I am trying to pivot a SQL table in Databricks on the FeatureName
column using the FeatureDescription
column as the value.
But somehow the SQL query that I have resolves to null values being populated across the table.
Here is the original table:
AddressKey | FeatureName | FeatureDescription |
---|---|---|
11101 | Groups | AG WAREHOUSE |
11101 | National Groups | AG WAREHOUSE |
5528 | National Groups | AIRR |
5528 | Groups | AUSTRALIAN INDEPENDENT RURAL RESELLERS |
Here is the SQL query:
SELECT *
FROM
(SELECT AddressKey, FeatureName, FeatureDescription
FROM radp_dev_cat.rdp_svr_sales.vw_customerfeatures) src
PIVOT (
max(FeatureDescription)
FOR FeatureName IN (
'Carcasspricecategory' AS Carcasspricecategory,
'Channel' AS Channel,
'Class' AS Class,
'Contractor' AS Contractor,
'DebtorCategory' AS DebtorCategory,
'DomesticCustTradingasExport' AS DomesticCustTradingasExport,
'FarmingOperations' AS FarmingOperations,
'FarmingProductionType' AS FarmingProductionType,
'FeatureName' AS FeatureName,
'FMInternalRegions' AS FMInternalRegions,
'Groups' AS Groups,
'MillITSupplierType' AS MillITSupplierType,
'NationalGroups' AS NationalGroups,
'PaymentMethod' AS PaymentMethod,
'PurchaseGroup' AS PurchaseGroup,
'RegisteredforGST' AS RegisteredforGST,
'SalesGroup' AS SalesGroup,
'SiteBaxters' AS SiteBaxters,
'SiteCorowaMeats' AS SiteCorowaMeats,
'SiteDVP' AS SiteDVP,
'SiteFeedmill' AS SiteFeedmill,
'SiteNSWWholesale' AS SiteNSWWholesale,
'Type' AS Type
)
);
The result:
AddressKey | Carcass price category | Channel | Class | Contractor | Debtor Category | Domestic Cust Trading as Export | FM Internal Regions | Farming Operations | Farming Production Type | Payment Method | Purchase Group | Registered for GST | Sales Group | Site Baxters | Site Corowa Meats | Site DVP | Site Feedmill | Site NSW Wholesale | Type |
---|---|---|---|---|---|---|---|---|---|---|---|---|---|---|---|---|---|---|---|
9 | null | null | null | null | null | null | null | null | null | null | null | null | null | null | null | null | null | null | null |
24 | null | null | null | null | null | null | null | null | null | null | null | null | null | null | null | null | null | null | null |
1000 | null | null | null | null | null | null | null | null | null | null | null | null | null | null | null | null | null | null | null |
All null values for all columns across the table.
I tried using any
, first
, max
, etc. for the aggregate function. Same result.
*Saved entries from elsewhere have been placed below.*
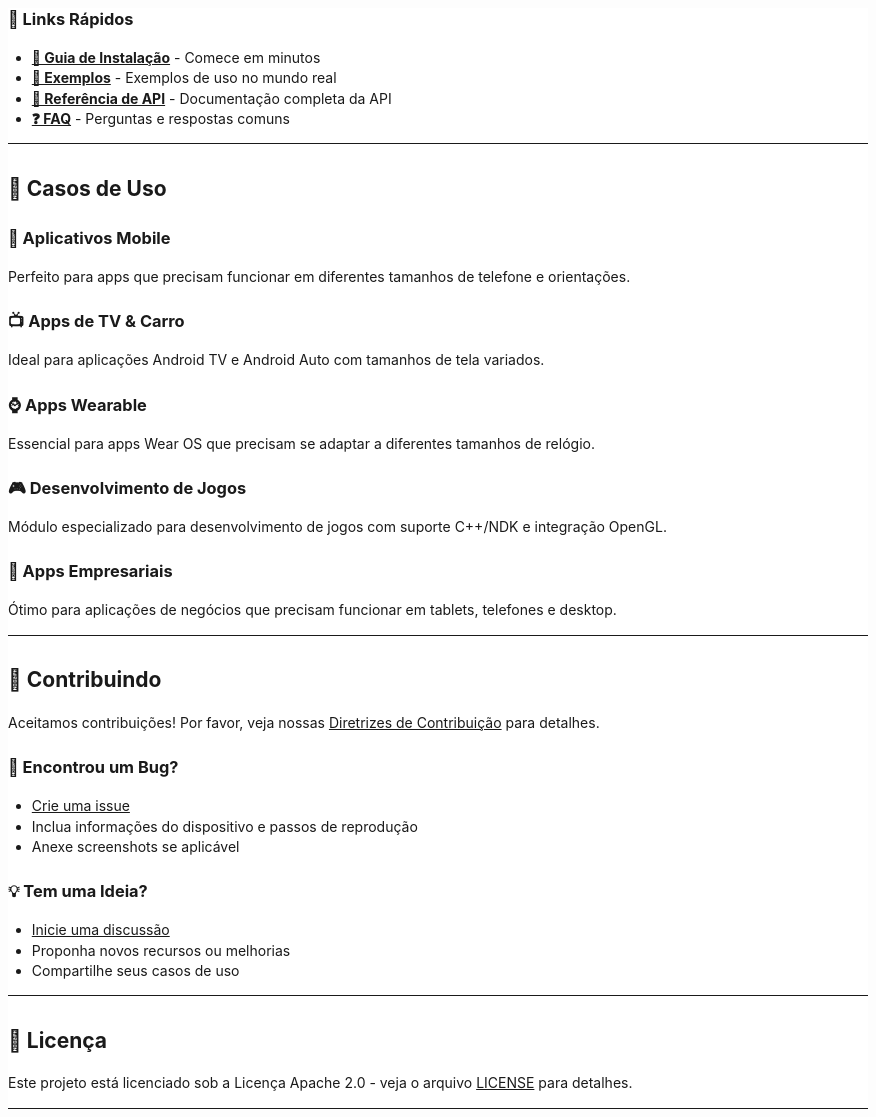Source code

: ### 🎯 Links Rápidos

- **[🚀 Guia de Instalação](../../Android/README.md#installation)** - Comece em minutos
- **[📱 Exemplos](../../Android/app/src/main/kotlin/)** - Exemplos de uso no mundo real
- **[🔧 Referência de API](../../Android/DOCS/)** - Documentação completa da API
- **[❓ FAQ](https://appdimens-project.web.app/faq)** - Perguntas e respostas comuns

---

## 🎯 Casos de Uso

### 📱 Aplicativos Mobile
Perfeito para apps que precisam funcionar em diferentes tamanhos de telefone e orientações.

### 📺 Apps de TV & Carro
Ideal para aplicações Android TV e Android Auto com tamanhos de tela variados.

### ⌚ Apps Wearable
Essencial para apps Wear OS que precisam se adaptar a diferentes tamanhos de relógio.

### 🎮 Desenvolvimento de Jogos
Módulo especializado para desenvolvimento de jogos com suporte C++/NDK e integração OpenGL.

### 🏢 Apps Empresariais
Ótimo para aplicações de negócios que precisam funcionar em tablets, telefones e desktop.

---

## 🤝 Contribuindo

Aceitamos contribuições! Por favor, veja nossas [Diretrizes de Contribuição](CONTRIBUTING.md) para detalhes.

### 🐛 Encontrou um Bug?
- [Crie uma issue](https://github.com/bodenberg/appdimens/issues)
- Inclua informações do dispositivo e passos de reprodução
- Anexe screenshots se aplicável

### 💡 Tem uma Ideia?
- [Inicie uma discussão](https://github.com/bodenberg/appdimens/discussions)
- Proponha novos recursos ou melhorias
- Compartilhe seus casos de uso

---

## 📄 Licença

Este projeto está licenciado sob a Licença Apache 2.0 - veja o arquivo [LICENSE](../../LICENSE) para detalhes.

---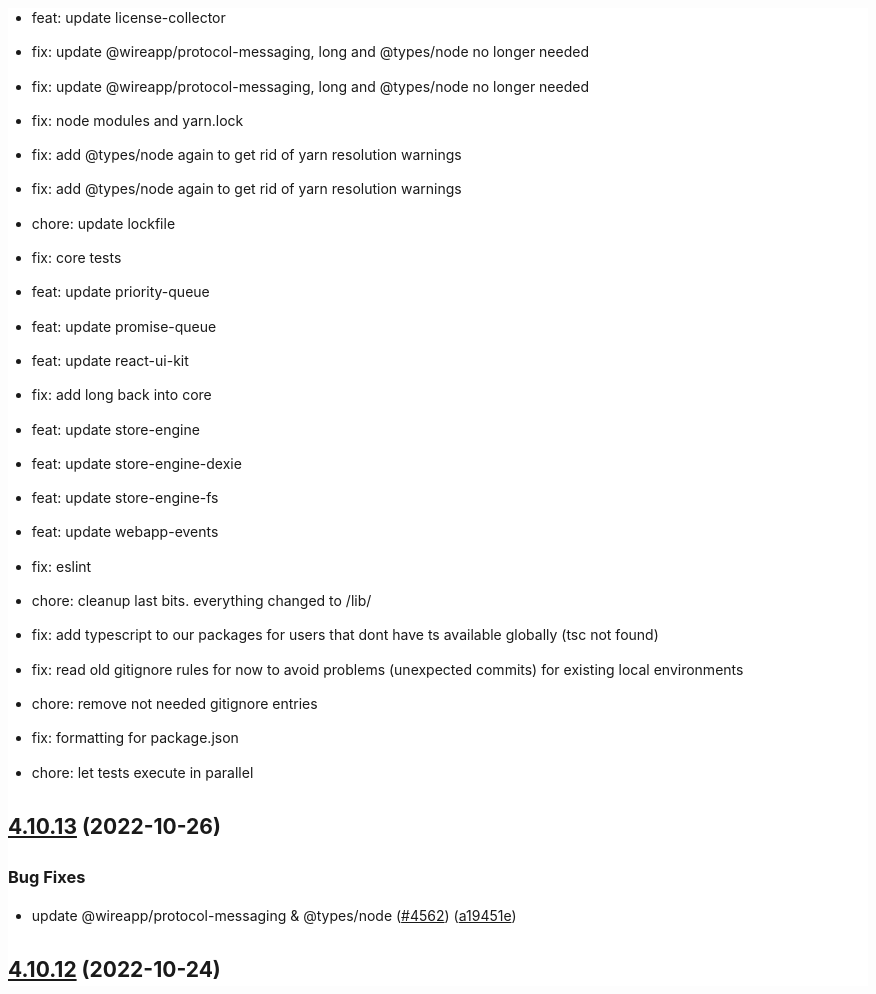 * feat: update license-collector

* fix: update @wireapp/protocol-messaging, long and @types/node no longer needed

* fix: update @wireapp/protocol-messaging, long and @types/node no longer needed

* fix: node modules and yarn.lock

* fix: add @types/node again to get rid of yarn resolution warnings

* fix: add @types/node again to get rid of yarn resolution warnings

* chore: update lockfile

* fix: core tests

* feat: update priority-queue

* feat: update promise-queue

* feat: update react-ui-kit

* fix: add long back into core

* feat: update store-engine

* feat: update store-engine-dexie

* feat: update store-engine-fs

* feat: update webapp-events

* fix: eslint

* chore: cleanup last bits. everything changed to /lib/

* fix: add typescript to our packages for users that dont have ts available globally (tsc not found)

* fix: read old gitignore rules for now to avoid problems (unexpected commits) for existing local environments

* chore: remove not needed gitignore entries

* fix: formatting for package.json

* chore: let tests execute in parallel

## [4.10.13](https://github.com/wireapp/wire-web-packages/compare/@wireapp/store-engine@4.10.12...@wireapp/store-engine@4.10.13) (2022-10-26)

### Bug Fixes

* update @wireapp/protocol-messaging & @types/node ([#4562](https://github.com/wireapp/wire-web-packages/issues/4562)) ([a19451e](https://github.com/wireapp/wire-web-packages/commit/a19451ec6669506c601627fd3b978bca00addf1e))

## [4.10.12](https://github.com/wireapp/wire-web-packages/compare/@wireapp/store-engine@4.10.11...@wireapp/store-engine@4.10.12) (2022-10-24)
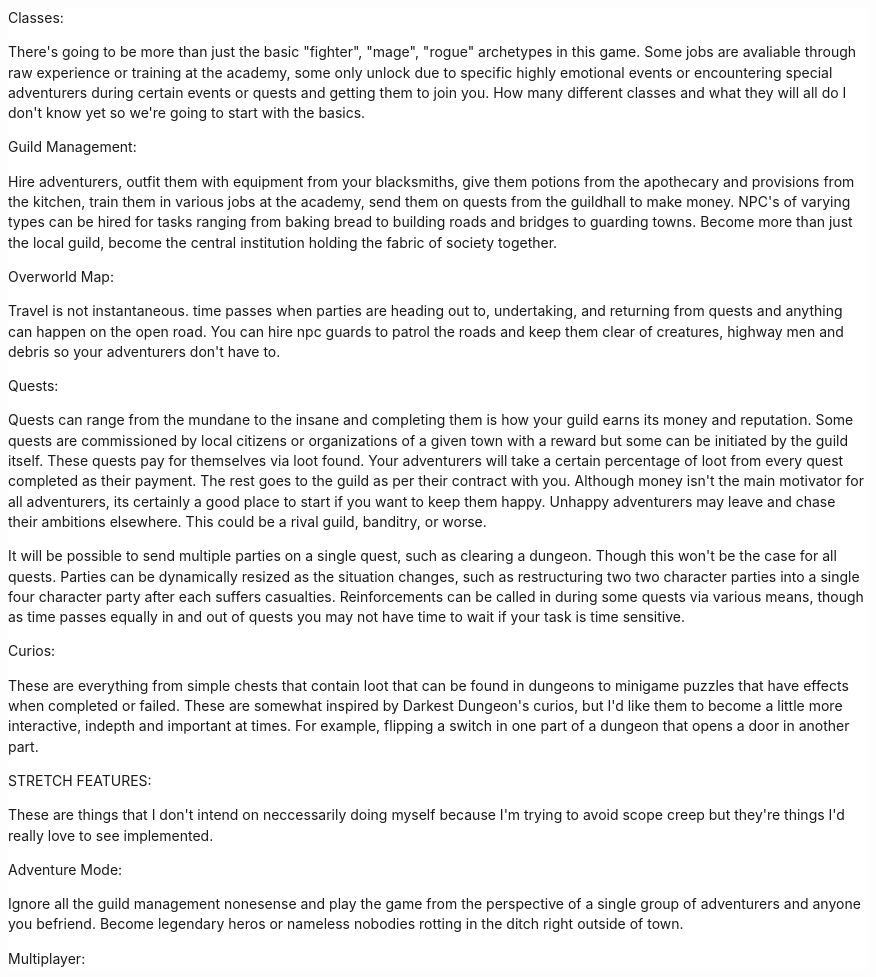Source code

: Classes:

There's going to be more than just the basic "fighter", "mage", "rogue" archetypes in this game. Some jobs are avaliable through raw experience or training at the academy, some only unlock due to specific highly emotional events or encountering special adventurers during certain events or quests and getting them to join you. How many different classes and what they will all do I don't know yet so we're going to start with the basics.

Guild Management:

Hire adventurers, outfit them with equipment from your blacksmiths, give them potions from the apothecary and provisions from the kitchen, train them in various jobs at the academy, send them on quests from the guildhall to make money. NPC's of varying types can be hired for tasks ranging from baking bread to building roads and bridges to guarding towns. Become more than just the local guild, become the central institution holding the fabric of society together.

Overworld Map:

Travel is not instantaneous. time passes when parties are heading out to, undertaking, and returning from quests and anything can happen on the open road. You can hire npc guards to patrol the roads and keep them clear of creatures, highway men and debris so your adventurers don't have to.

Quests:

Quests can range from the mundane to the insane and completing them is how your guild earns its money and reputation. Some quests are commissioned by local citizens or organizations of a given town with a reward but some can be initiated by the guild itself. These quests pay for themselves via loot found. Your adventurers will take a certain percentage of loot from every quest completed as their payment. The rest goes to the guild as per their contract with you. Although money isn't the main motivator for all adventurers, its certainly a good place to start if you want to keep them happy. Unhappy adventurers may leave and chase their ambitions elsewhere. This could be a rival guild, banditry, or worse.

It will be possible to send multiple parties on a single quest, such as clearing a dungeon. Though this won't be the case for all quests. Parties can be dynamically resized as the situation changes, such as restructuring two two character parties into a single four character party after each suffers casualties. Reinforcements can be called in during some quests via various means, though as time passes equally in and out of quests you may not have time to wait if your task is time sensitive.

Curios:

These are everything from simple chests that contain loot that can be found in dungeons to minigame puzzles that have effects when completed or failed. These are somewhat inspired by Darkest Dungeon's curios, but I'd like them to become a little more interactive, indepth and important at times. For example, flipping a switch in one part of a dungeon that opens a door in another part.

STRETCH FEATURES:

These are things that I don't intend on neccessarily doing myself because I'm trying to avoid scope creep but they're things I'd really love to see implemented.

Adventure Mode:

Ignore all the guild management nonesense and play the game from the perspective of a single group of adventurers and anyone you befriend. Become legendary heros or nameless nobodies rotting in the ditch right outside of town.

Multiplayer:
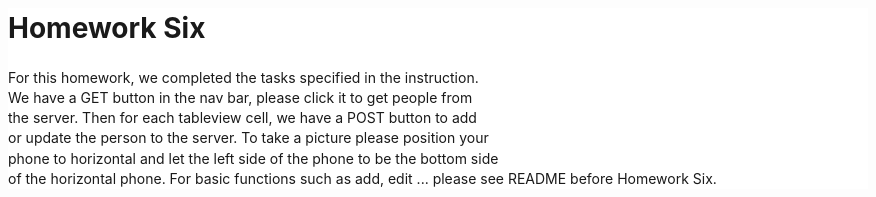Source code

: # Homework Six
For this homework, we completed the tasks specified in the instruction.  
We have a GET button in the nav bar, please click it to get people from   
the server. Then for each tableview cell, we have a POST button to add   
or update the person to the server. To take a picture please position your   
phone to horizontal and let the left side of the phone to be the bottom side   
of the horizontal phone. 
For basic functions such as add, edit ... please see README before Homework Six.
But it works why I do the same thing using Python:
%python
import pandas as pd
df = spark.sql('SELECT * FROM radp_dev_cat.rdp_svr_sales.vw_customerfeatures')
df_pivot = df.groupBy('AddressKey').pivot('FeatureName').agg({"FeatureDescription": "first"}).toPandas()
df_pivot
AddressKey | Carcass price category | Channel | Class | Contractor | Debtor Category | Domestic Cust Trading as Export | FM Internal Regions | Farming Operations | Farming Production Type | Payment Method | Purchase Group | Registered for GST | Sales Group | Site Baxters | Site Corowa Meats | Site DVP | Site Feedmill | Site NSW Wholesale | Type |
---|---|---|---|---|---|---|---|---|---|---|---|---|---|---|---|---|---|---|---|
9 | None | MEAT WHOLESALE | MEAT | None | None | None | None | None | None | EFT | GRAIN GROWERS | No | None | No | No | No | Yes | No | BUTCHER |
24 | None | RETAIL | MEAT | None | None | None | None | None | None | EFT | None | None | None | None | None | None | None | None | BUTCHER |
Why does this happen? Is something wrong with my SQL query?
Thanks.